I guess the thing that frustrates me a little is that Marc was friends with all of these people first, so sometimes I feel like "Marc's wife"--does that make sense. Like, a tag-a-long. The personalities of the group are so strong and outgoing...it's kind of easy to get lost. So yeah, that's a little frustrating because (as you all know) I'm not the most outgoing person in the world. And especially since we're the only married couple in the group...we deal with some different things than all the single friends do. So...maybe I have a hard time relating as well to some things. But they are great and I'm truly belssed to know them all. It's something I need to work on within myself...letting myself open up. I've always struggled with that. And because I'm an introvert, I tend to be able to handle being around so many people for only so long. After that I'm drained and need time to regather myself. Does that sound wierd? While the group makes for a very fun weekend, I'm not personally close to anyone. That's something that I lack in Greensboro. Having the great girl friend(s) to confide in. Which is something I've always had up until now. All throughout my time in Lynchburg, it was always us girls. And then in college, there was the group of girls. Here...of course I confide in Marc, but really...does he understand truly why girls analyze everything known to mankind? Not completely. But of course he listens, which is wonderful. I guess I miss "girl gossip." That's been a struggle for me. Maybe you would suggest I find some other married women out there? I'm working on that. Most of them have babies at church. But there are a few childless, young married couples at church who I'm building a relationship with. Carrie-in particular-is great. Her, Jason, Marc and I go to the VW Club each week. Yes, we both have classic Beetles. www.goodolevolks.com check it out. She and I have started to connect and it's good that Jason and Marc are good friends. I tend to connect better with the more introspective people. It's just hard finding time to hang out one-on-one, especially when the cash flow is low! (hey that rhymed)
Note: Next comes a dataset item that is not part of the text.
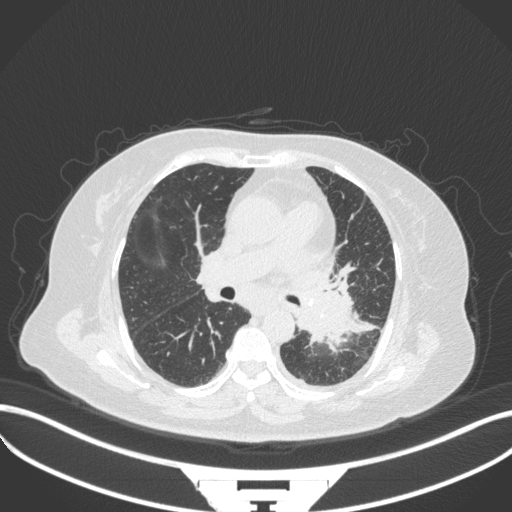
Chest CT, one axial slice. Position 194 of 328 along the scan axis. Reconstruction kernel B31f. Lung window (W 1500 / L -600 HU). 512 × 512 image matrix, field of view 400 × 400 mm. Patient: female, 69 years. Case-level facts recorded for this patient, not image findings: clinical TNM (as recorded): T2b N3 M1.
Structures marked on this image (rectangle marked by the reading radiologist):
- lung tumour (recorded histology: adenocarcinoma): bounding box (x1, y1, x2, y2) in pixels: (287, 265, 369, 354)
You may have noticed my site looks different. The green was bugging me. It looked like lime sherbet. I want a new picture on it, but can't find one at the moment that will suit. This one is really big. It's like <BAM> there's my face. Maybe if I shrunk it a little, it would be better. But I like this color scheme for the moment.
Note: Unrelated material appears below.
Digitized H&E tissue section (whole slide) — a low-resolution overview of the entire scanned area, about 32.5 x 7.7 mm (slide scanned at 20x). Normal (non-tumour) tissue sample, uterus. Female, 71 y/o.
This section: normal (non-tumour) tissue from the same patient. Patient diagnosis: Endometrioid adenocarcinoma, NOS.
I have to get my wisdom teeth out on May 4th. I'm dreading it. Although I do get 3 days off work for it....I'll catch up on As the World Turns. But the 3 day break really won't be much fun if I'm in too much pain. So prayers please...for painless surgery. They are all imbedded, so I'll be knocked out.

Anyways, that's what's been going on with me lately. Hope to talk to you all soon and perhaps...maybe a visit or two?!?! See you at Wendy's wedding if not before.